In [7]:
import tensorflow as tf
import tensorflow_hub as hub
import pandas as pd
from sklearn.model_selection import train_test_split

# Load the BERT model
module_url = "https://tfhub.dev/tensorflow/bert_en_uncased_L-12_H-768_A-12/3"
bert_layer = hub.KerasLayer(module_url, trainable=True)

# Load the data into a Pandas DataFrame
data = pd.read_csv("./train_snli.txt.zip", sep="\t", header=None, names=["text1", "text2", "label"])
data['text1'] = data['text1'].astype(str)
data['text2'] = data['text2'].astype(str)
data.head()

2023-03-21 07:11:06.109792: W tensorflow/tsl/framework/cpu_allocator_impl.cc:83] Allocation of 93763584 exceeds 10% of free system memory.


Unnamed: 0,text1,text2,label
0,A person on a horse jumps over a broken down a...,"A person is at a diner, ordering an omelette.",0
1,A person on a horse jumps over a broken down a...,"A person is outdoors, on a horse.",1
2,Children smiling and waving at camera,There are children present,1
3,Children smiling and waving at camera,The kids are frowning,0
4,A boy is jumping on skateboard in the middle o...,The boy skates down the sidewalk.,0


In [8]:

# Split the data into training and validation sets
train, val = train_test_split(data, test_size=0.2)

++++++

Problems to solve:
1. For each statement about the SNLI notebook, answer yes or no and quote the words of the notebook that decide it. (a) The BERT layer is created with trainable set to True. (b) The data file is read using a comma as the separator. (c) The data is split with 20 percent assigned to the second set.
2. In the SNLI notebook, what value is assigned to module_url?
3. Give a continuation of the SNLI notebook, starting after its final line.
The entries that follow are separate material and are not part of the SNLI notebook.

++++++

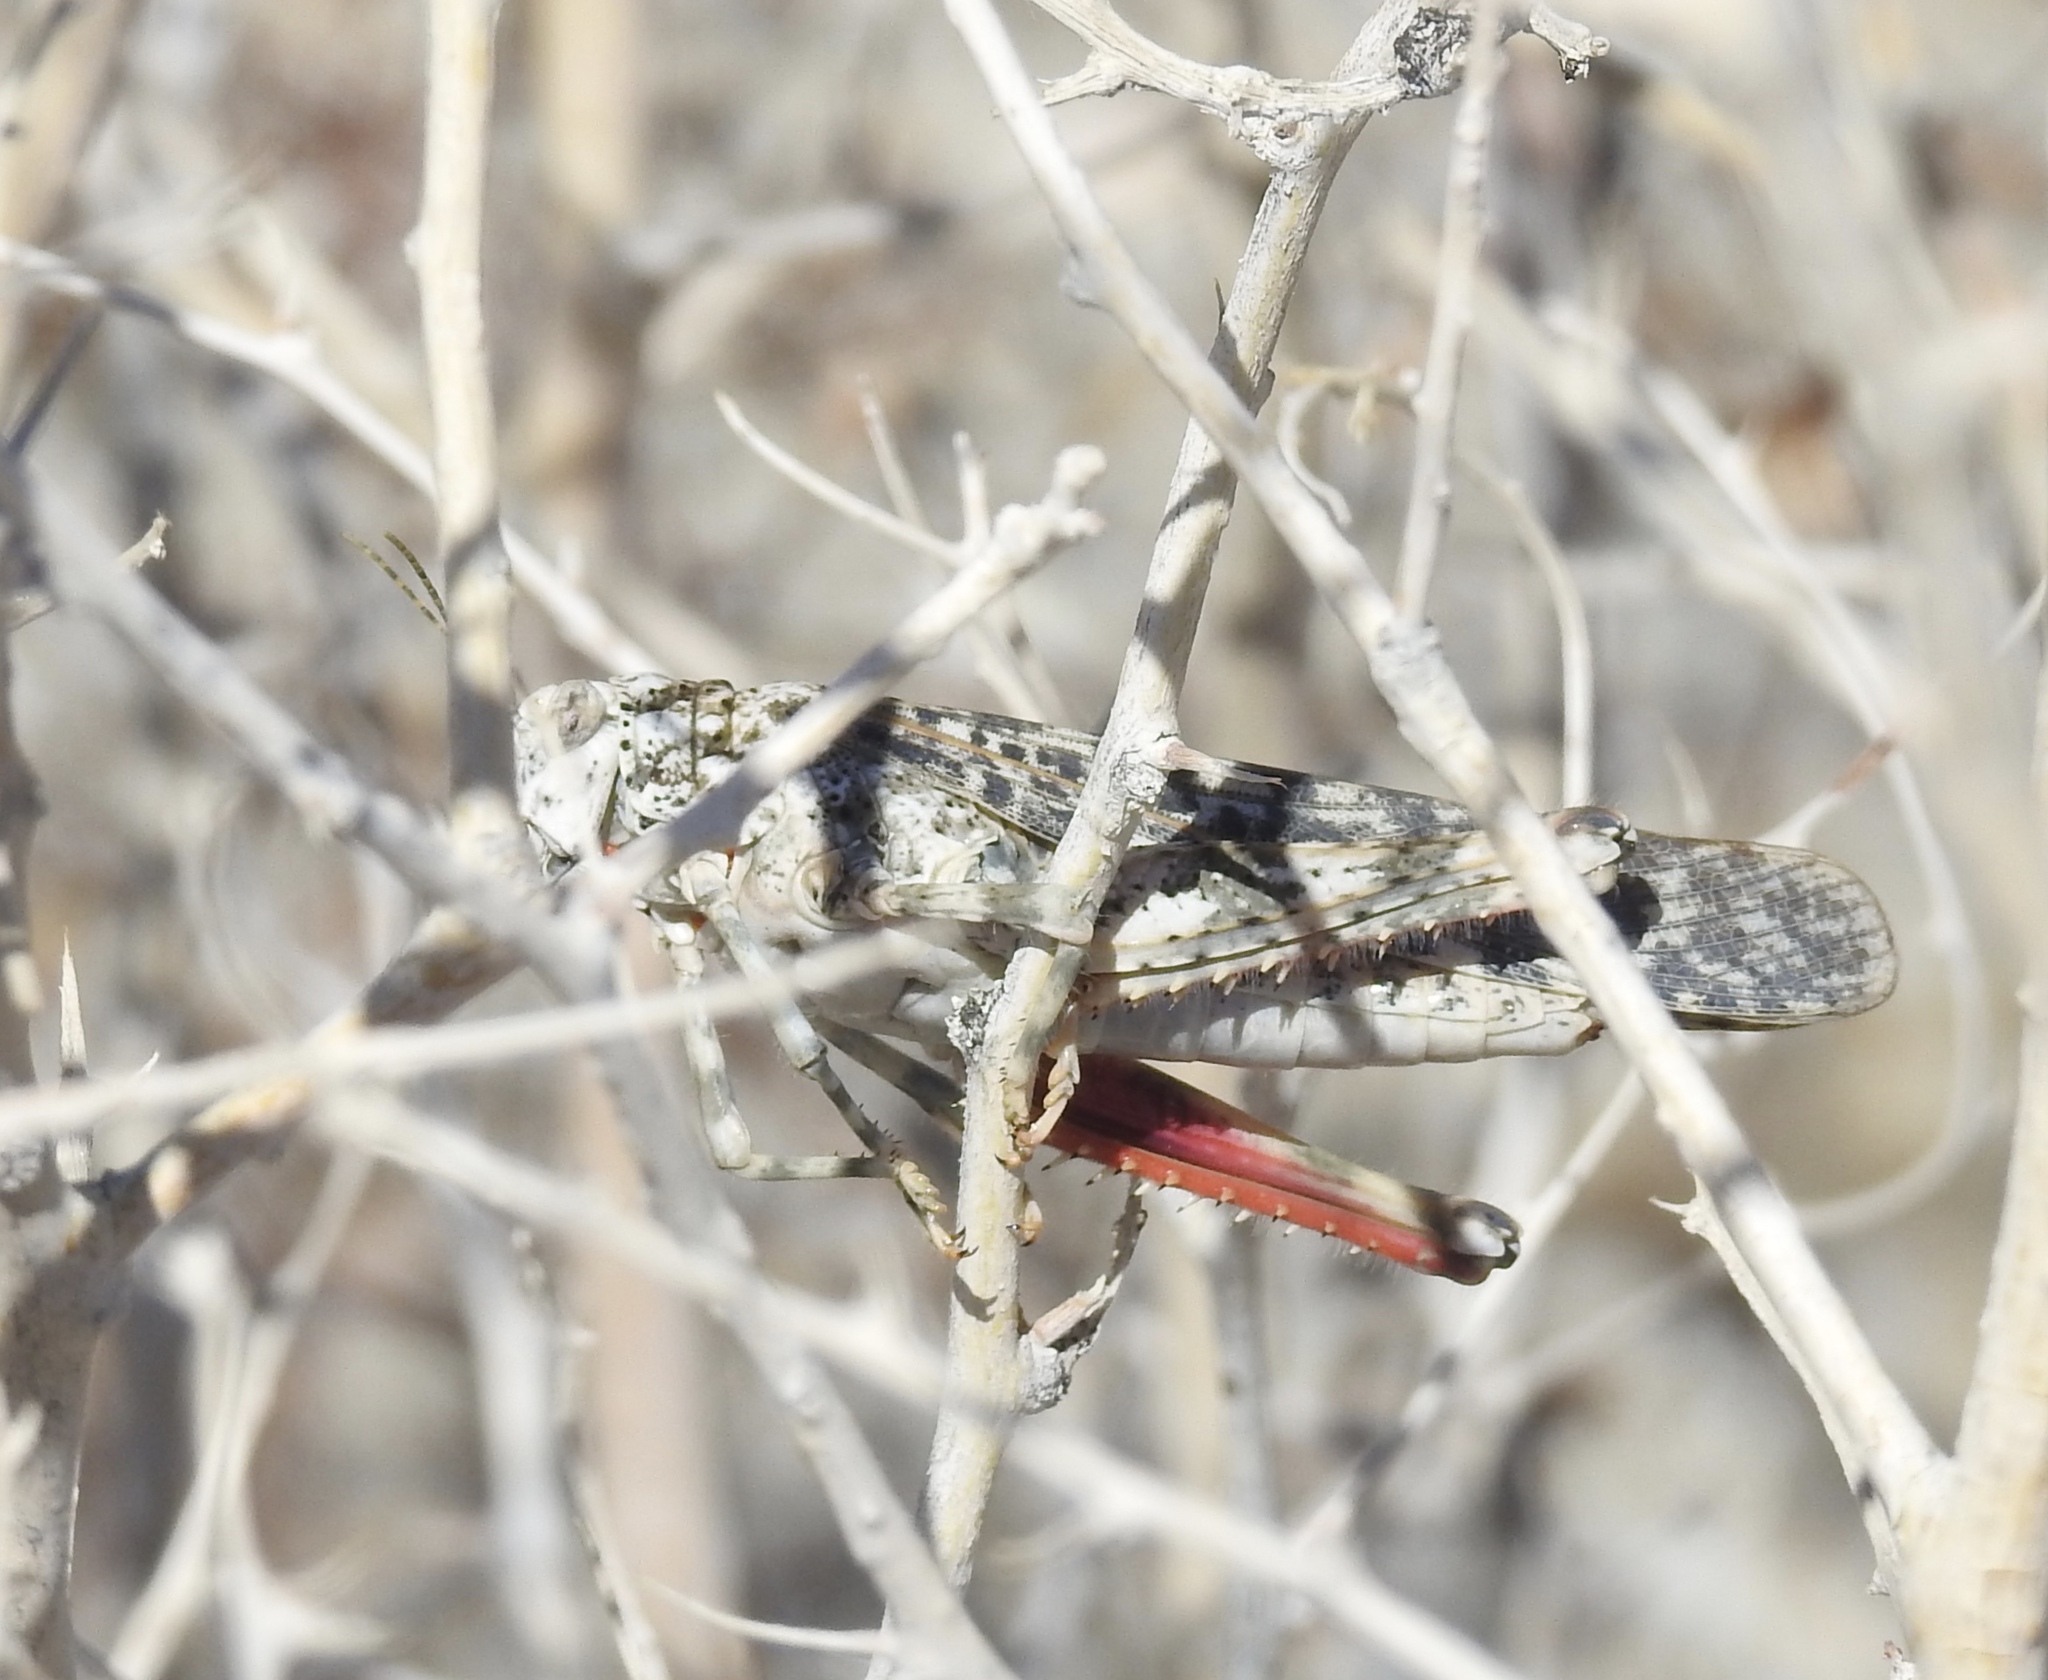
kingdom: Animalia
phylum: Arthropoda
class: Insecta
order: Orthoptera
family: Romaleidae
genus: Tytthotyle
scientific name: Tytthotyle maculata
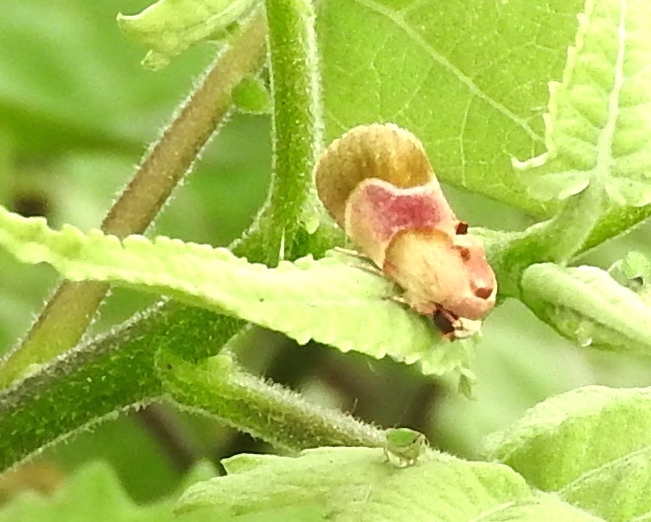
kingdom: Animalia
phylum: Arthropoda
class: Insecta
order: Lepidoptera
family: Noctuidae
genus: Chalcoecia
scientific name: Chalcoecia
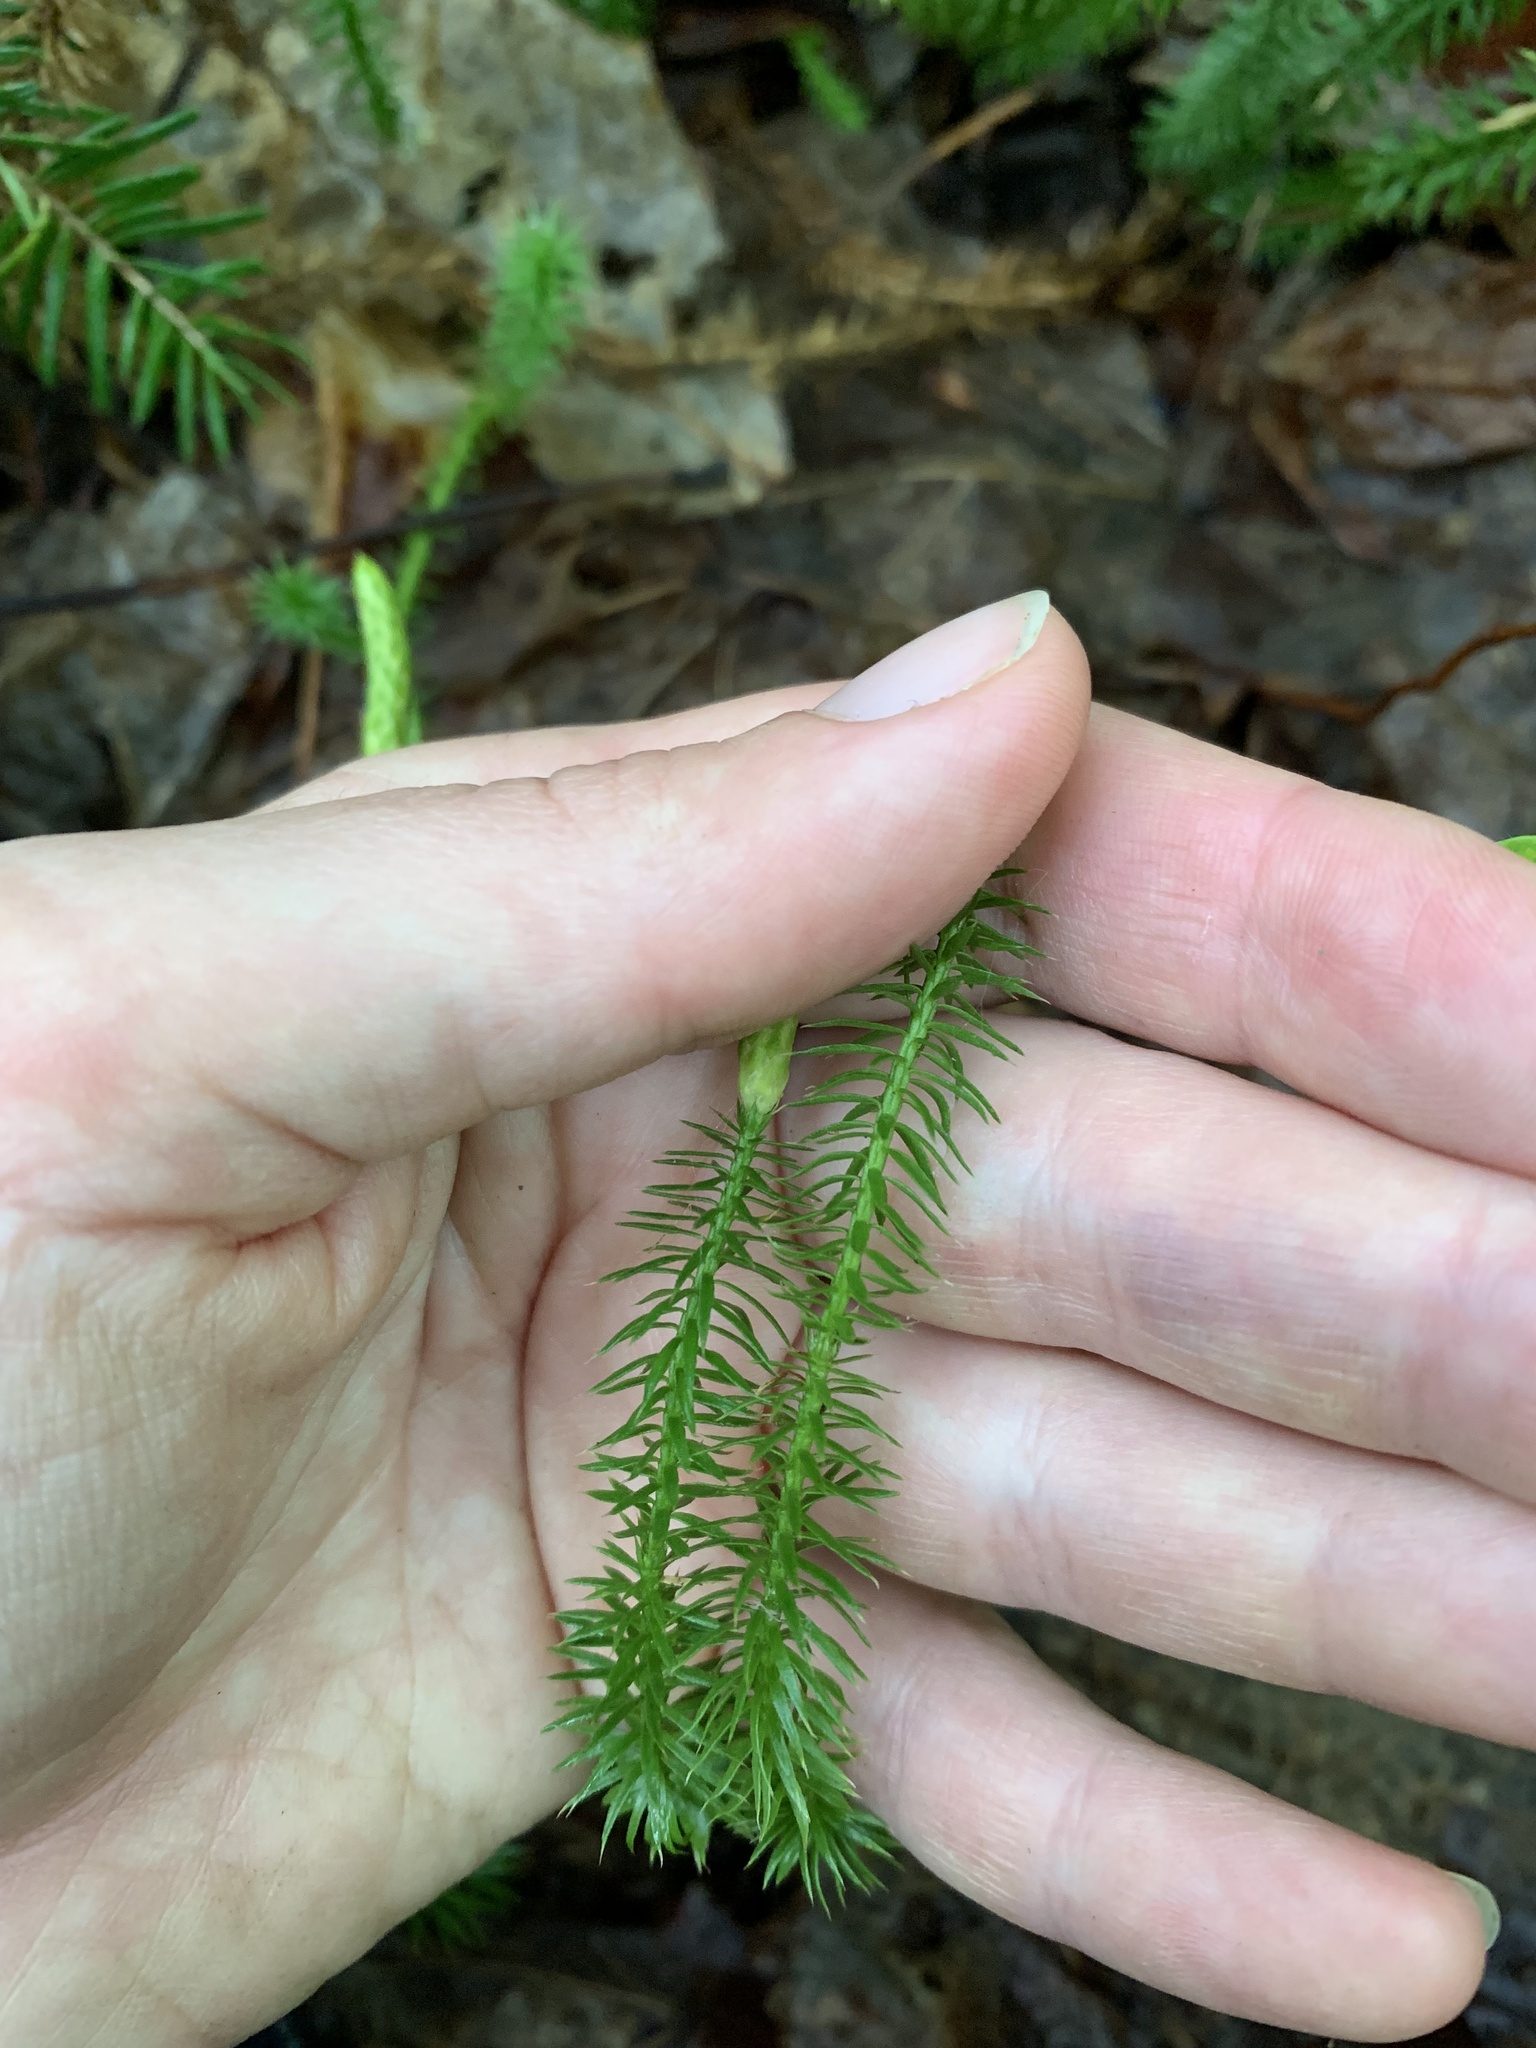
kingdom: Plantae
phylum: Tracheophyta
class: Lycopodiopsida
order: Lycopodiales
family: Lycopodiaceae
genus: Spinulum
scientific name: Spinulum annotinum
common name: Interrupted club-moss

++++++

Task-by-task answers:
1.
(a) Yes: "bert_layer = hub.KerasLayer(module_url, trainable=True)"
(b) No: "sep="\t""
(c) Yes: "train, val = train_test_split(data, test_size=0.2)"

2. "https://tfhub.dev/tensorflow/bert_en_uncased_L-12_H-768_A-12/3"

3.
# Define the tokenizer
tokenizer = tf.keras.preprocessing.text.Tokenizer()
tokenizer.fit_on_texts(train["text1"].values + train["text2"].values)

# Define the input layers
max_seq_length = 128
input_word_ids = tf.keras.layers.Input(shape=(max_seq_length,), dtype=tf.int32, name="input_word_ids")
input_mask = tf.keras.layers.Input(shape=(max_seq_length,), dtype=tf.int32, name="input_mask")
segment_ids = tf.keras.layers.Input(shape=(max_seq_length,), dtype=tf.int32, name="segment_ids")

# Connect the BERT layer
pooled_output, sequence_output = bert_layer([input_word_ids, input_mask, segment_ids])

# Add additional layers on top of BERT
x = tf.keras.layers.Dense(64, activation="relu")(pooled_output)
output = tf.keras.layers.Dense(1, activation="sigmoid")(x)

# Define the model input and output
model = tf.keras.models.Model(
    inputs=[input_word_ids, input_mask, segment_ids], outputs=output
)

# Compile the model
model.compile(
    optimizer=tf.keras.optimizers.Adam(learning_rate=1e-5),
    loss="binary_crossentropy",
    metrics=["accuracy"],
)

# Convert the text data to input features for BERT
def convert_example_to_feature(text1, text2, max_seq_length):
    tokens_a = tokenizer.tokenize(text1)
    tokens_b = tokenizer.tokenize(text2)

    # Combine the two texts and add [CLS] and [SEP] tokens
    tokens = ["[CLS]"] + tokens_a + ["[SEP]"] + tokens_b + ["[SEP]"]

    # Truncate or pad the sequence to the maximum sequence length
    if len(tokens) > max_seq_length:
        tokens = tokens[:max_seq_length]
    else:
        tokens += ["[PAD]"] * (max_seq_length - len(tokens))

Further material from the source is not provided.